Jetzt ist der Punkt erreicht

Es geht es Schlag auf Schlag:

  • Martin Schulz gibt bekannt, dass er das Außenministerium doch nicht mehr besetzen will und versucht klarzumachen, dass er sich selber für die Partei opfert (was meiner Ansicht nach nicht stimmt)
  • Erste Stimmen melden sich, die gegen Andrea Nahles antreten möchten u.a.
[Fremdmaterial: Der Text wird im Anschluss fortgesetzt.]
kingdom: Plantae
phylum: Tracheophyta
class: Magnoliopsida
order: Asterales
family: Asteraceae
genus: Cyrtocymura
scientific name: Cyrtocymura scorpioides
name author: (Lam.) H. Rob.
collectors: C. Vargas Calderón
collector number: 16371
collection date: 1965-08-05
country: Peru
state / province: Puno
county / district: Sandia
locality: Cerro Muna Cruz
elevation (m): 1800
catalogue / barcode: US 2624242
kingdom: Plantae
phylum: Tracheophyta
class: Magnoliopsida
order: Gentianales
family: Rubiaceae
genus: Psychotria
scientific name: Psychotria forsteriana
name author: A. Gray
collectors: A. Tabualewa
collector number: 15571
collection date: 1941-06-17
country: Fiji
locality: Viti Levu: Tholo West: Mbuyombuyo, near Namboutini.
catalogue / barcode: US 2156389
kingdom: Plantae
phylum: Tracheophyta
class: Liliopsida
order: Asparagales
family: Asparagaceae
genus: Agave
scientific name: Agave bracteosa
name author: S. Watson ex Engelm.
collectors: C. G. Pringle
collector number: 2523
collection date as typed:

Simone Lange und Dirk Dietrich

Veränderung bedeutet nicht, ein Handy in der Hand zu halten

Das Interessante ist für mich, dass die SPD trotz ihrer mageren 20% am Ende unglaublich viel aus dem Koalitionsvertrag rausgeholt hat. Die Handschrift der Partei ist deutlich zu erkennen. Und auch die Ministerposten sind ein gehöriges Pfund, womit sie in den nächsten Jahren auftrumpfen kann. Wenn denn der Mitgliederentscheid #ProGroKo und nicht #NoGroKo lautet.

Was fehlt ist ein Neuanfang. Eine Veränderung. Und das bedeutet nicht, dass man auf jedem Bild einfach ein Handy in der Handy hat und per WhatsApp kommuniziert (sorry Lars, das hat nichts mit Digitalisierung zu tun). Das bedeutet viel mehr. Und natürlich braucht es Zeit. Erneuerungen kommen nicht von heute auf morgen. Aber eine Erneuerung muss man aktiv in die Hand nehmen und sie nicht immer und immer wieder verschieben. Denn dann kommt es ggf. zu einem Ausbruch.

Wir sind #SPDerneuern

Und das erleben wir gerade. Ein Aufstand der Basis. Von Leuten, wie Kevin Kühnert, Simone Lange, Dirk Dietrich und vielen weiteren Akteuren, die sich das Ganze nicht mehr bieten lassen möchten und was unternehmen wollen. Ja, bislang sind es noch sehr wenige Leute, die versuchen, Veränderungen zu bewirken. Aber die Anzahl der Personen wächst von Tag zu Tag.

Vor einem Jahr bin ich in die SPD eingetreten. Martin Schulz war mit ein Grund. Auf Twitter habe ich dazu geschrieben:

Es liegt an uns allen, Veränderungen mit zu gestalten. Auch wenn unser Einfluss gering erscheinen mag.

#SPDerneuern – Wir sind mittendrin. Es sind spannende Zeiten.